The latest in a line of bands imitating the sound of yore, Gruesome is a California and Florida-based worship act to formative death metal outfit Death, and its pre-“Human” era, specifically the duo of “Scream Bloody Gore” and “Leprosy”. Gruesome consists of stalwarts Matt Harvey (Exhumed), Robin Mazen (ex-Demonomacy, Dérketa, Castrator), Gus Rios (ex-Malevolent Creation) and Daniel Gonzalez (Possessed). Harvey and Rios were involved in an earlier incarnaton of Death To All, a revolving group of Death alumni celebrating the repertoire and legacy of the late Chuck Schuldiner and Death.


Matt Harvey’s affinity for cloning better known bands is widely documented through out his body of work with reputable Carcass clone act Exhumed, and his two retro-thrash metal revival acts Dekapitator and the masked Ghoul. Likewise its clear that Harvey is an avid fan of the early Schuldiner repertoie as he recreates the chord progressions, riff schematics, tonal nuances, melodic sensibility and overall writing dynamics nearly perfectly. It is good to see bass guitarist Robin Mazen return within a more visible act. Harvey imitates Chuck Schuldiner’s vocal cadences to its smallest details. Mazen’s bass guitar tone perfectly replicates Terry Butler’s chunky tone on “Leprosy” and “Spiritual Healing”. Further cues to the seminal Death can be found in the band logo (especially the spider decoration and inverted crosses) and the album title font. It also helps that the album is openly dedicated to the late Chuck Schuldiner himself in the production notes.

The opening track is a nod to ‘Leprosy’, ‘Trapped in Hell’ is ‘Defensive Personalities’, ‘Psychic Twin’ is ‘Living Monstrosity’, ‘Closed Casket’ obviously is a tribute to ‘Open Casket’, ‘Demonized’ is ‘Altering the Future’, ‘Hideous’ has the main riff from ‘Leprosy’. ‘Gruesome’ nods to ‘Infernal Death’ and ‘Born Dead’ the “Leprosy” album. The lyrics are structured in the same way as the pre-“Human” era writings of the late Schuldiner, applying similar rhyme schemes and choice of vocabulary. Lyrically the album is akin to “Scream Bloody Gore” as it for the most par draws from 1970-80s horror movies. ‘Savage Land’ is heavily inspired by Italian cannibal movies such as “Man From Deep River” and “Cannibal Holocaust”. ‘Trapped In Hell’ is about the “Hellraiser II: Hellbound”. ‘Demonized’ is the sort of satanic gore song that was prevalent on “Scream Bloody Gore” while being lyrically reminiscent of ‘Sacrificial’. ‘Hideous’ is a callback to ‘Living Monstrosity’. The deluxe CD version includes an additional two tracks with true to form covers from Slayer (‘Black Magic’) and Death (‘Land Of No Return’). The Slayer cover is especially well-chosen as it dates back to an old 1984 Death/Mantas rehearsal.

About this task | Please answer from the review of Gruesome: which film is the song 'Trapped In Hell' about? The records play no part in this work.

Data extract |
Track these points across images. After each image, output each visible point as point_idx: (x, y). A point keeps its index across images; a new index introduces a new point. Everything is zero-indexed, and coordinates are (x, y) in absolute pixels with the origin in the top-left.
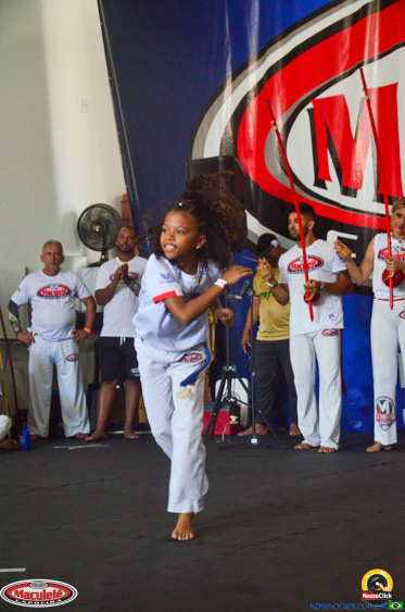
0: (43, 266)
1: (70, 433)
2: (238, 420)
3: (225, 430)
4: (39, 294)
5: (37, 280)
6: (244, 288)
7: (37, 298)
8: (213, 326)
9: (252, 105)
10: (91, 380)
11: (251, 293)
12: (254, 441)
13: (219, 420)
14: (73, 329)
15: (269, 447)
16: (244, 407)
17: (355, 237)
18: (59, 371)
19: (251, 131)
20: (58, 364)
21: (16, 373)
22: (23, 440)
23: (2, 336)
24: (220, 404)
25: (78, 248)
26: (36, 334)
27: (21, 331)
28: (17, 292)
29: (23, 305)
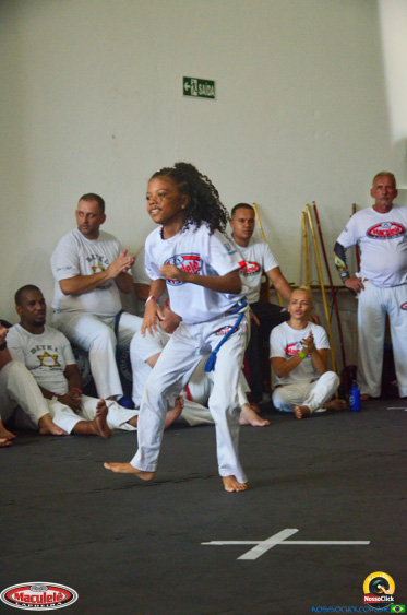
1: (406, 391)
4: (369, 234)
5: (367, 218)
7: (367, 238)
18: (392, 321)
20: (391, 314)
21: (344, 325)
22: (352, 399)
23: (327, 283)
26: (366, 280)
27: (348, 276)
28: (344, 233)
29: (351, 247)
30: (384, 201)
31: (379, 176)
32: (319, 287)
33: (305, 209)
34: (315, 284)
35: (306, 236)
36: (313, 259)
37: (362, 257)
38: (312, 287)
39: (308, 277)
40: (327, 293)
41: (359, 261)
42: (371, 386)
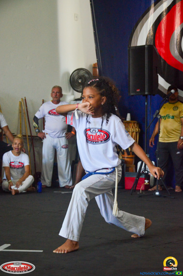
0: (51, 99)
1: (62, 184)
2: (149, 182)
3: (142, 187)
4: (49, 113)
5: (49, 106)
6: (155, 114)
7: (48, 115)
8: (138, 134)
9: (164, 18)
10: (74, 159)
11: (159, 117)
12: (157, 193)
13: (139, 182)
14: (66, 131)
15: (165, 197)
16: (152, 176)
18: (58, 153)
19: (163, 33)
20: (57, 150)
21: (36, 153)
22: (38, 187)
23: (30, 134)
24: (140, 174)
25: (70, 91)
26: (47, 134)
27: (39, 131)
28: (38, 112)
29: (41, 118)
30: (55, 99)
31: (54, 87)
32: (26, 136)
33: (21, 100)
34: (24, 134)
35: (21, 112)
36: (24, 123)
37: (46, 123)
39: (21, 131)
40: (29, 139)
41: (44, 125)
42: (47, 181)
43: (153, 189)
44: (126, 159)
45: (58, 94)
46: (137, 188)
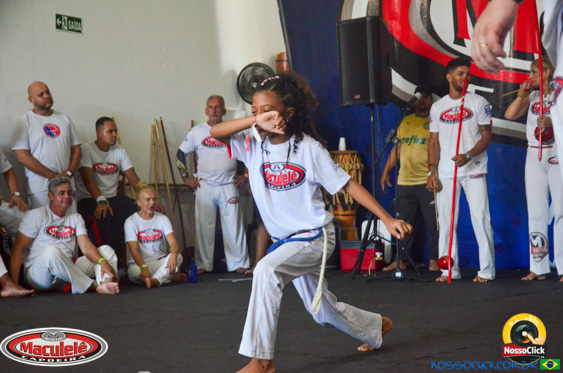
0: (207, 118)
1: (232, 266)
2: (382, 256)
3: (371, 266)
4: (204, 143)
5: (203, 131)
6: (389, 137)
7: (202, 147)
8: (360, 173)
10: (250, 221)
11: (396, 141)
12: (399, 274)
13: (365, 256)
14: (234, 174)
15: (412, 280)
16: (387, 244)
17: (491, 90)
18: (222, 212)
20: (220, 206)
21: (184, 215)
22: (191, 273)
23: (171, 182)
24: (366, 242)
25: (238, 103)
26: (201, 179)
27: (188, 176)
28: (184, 142)
29: (190, 153)
30: (214, 118)
31: (211, 98)
32: (165, 185)
33: (153, 123)
34: (161, 182)
35: (154, 144)
36: (160, 162)
37: (199, 162)
38: (159, 185)
39: (156, 177)
40: (171, 190)
41: (196, 165)
42: (206, 262)
43: (390, 268)
44: (341, 218)
45: (218, 109)
46: (363, 268)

Exercise output | "Hellraiser II: Hellbound"